Current studies 4

Diabetic nephropathy is the most general cause of end stage of kidney disease (renal failure), and has become the primary disease to the dialysis introduction from 1998 in Japan. Diabetic nephropathy has the profile which leads to the nodular glomerulosclerosis through mesangial cell proliferation and expansion and glomerular basement membrane thickening.

Cloning of the Megsin was carried out by Miyata in 1998 as a SERPIN specifically expressed in mesangial cells, and the overexpression was reported in human IgA glomerulonephritis and diabetic nephropathy which showed mesangial cell proliferation (J Am Soc Nephrol 1999). Moreover, the transgenic mouse overexpressing human megsin in the whole body has an onset of mesangial proliferative glomerulonephritis (J Clin Invest 2002) and the transgenic mouse crossbreed with diabetic mouse advanced nodular glomerulosclerosis which is characteristic of diabetic nephropathy. Recently ,it was reported that megsin highly expressed in the kidney of spontaneously diabetic rats, and the evidence suggests the intervention to diabetic nephropathy (Kidney Int 2008）. As mentioned above, the relation between megsin and the onset and progress of diabetic nephropathy is suggested, and it leaded to consider the possibility of the treatment concept of the diabetic nephropathy by the low molecular megsin inhibitor.

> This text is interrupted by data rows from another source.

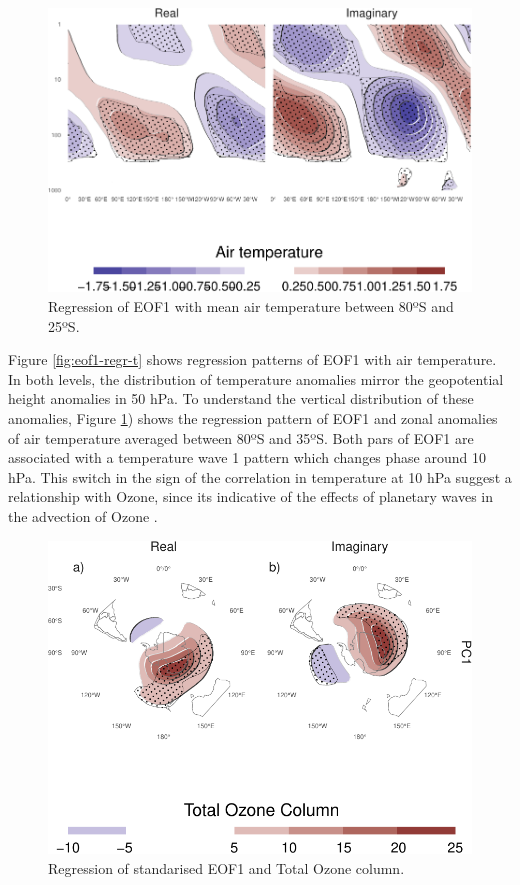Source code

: \documentclass[smallextended]{svjour3}       %
\begin{document}
\begin{figure}
\centering
\includegraphics{../figures/t-vertical-1.pdf}
\caption{\label{fig:t-vertical}Regression of EOF1 with mean air temperature between 80ºS and 25ºS.}
\end{figure}

Figure \ref{fig:eof1-regr-t} shows regression patterns of EOF1 with air temperature. In both levels, the distribution of temperature anomalies mirror the geopotential height anomalies in 50 hPa. To understand the vertical distribution of these anomalies, Figure \ref{fig:t-vertical}) shows the regression pattern of EOF1 and zonal anomalies of air temperature averaged between 80ºS and 35ºS. Both pars of EOF1 are associated with a temperature wave 1 pattern which changes phase around 10 hPa. This switch in the sign of the correlation in temperature at 10 hPa suggest a relationship with Ozone, since its indicative of the effects of planetary waves in the advection of Ozone \citep{hartmann1979, rood1985, smith1995}.

\begin{figure}
\centering
\includegraphics{../figures/o3-regr-1.pdf}
\caption{\label{fig:o3-regr}Regression of standarised EOF1 and Total Ozone column.}
\end{figure}
\end{document}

Then, in order to do screening of the megsin inhibitor, megsin expression system in E. Coli and its activity evaluation system in vitro were established. Furthermore, the assumed 4 sites of megsin inhibition were presumed from SBDD and candidate compounds were chosen from a small-scale commercial compound database (about 65,000) by the virtual docking simulation. The activity evaluation in vitro was performed and the hit compound has been obtained to use as a seed of future innovative drug development.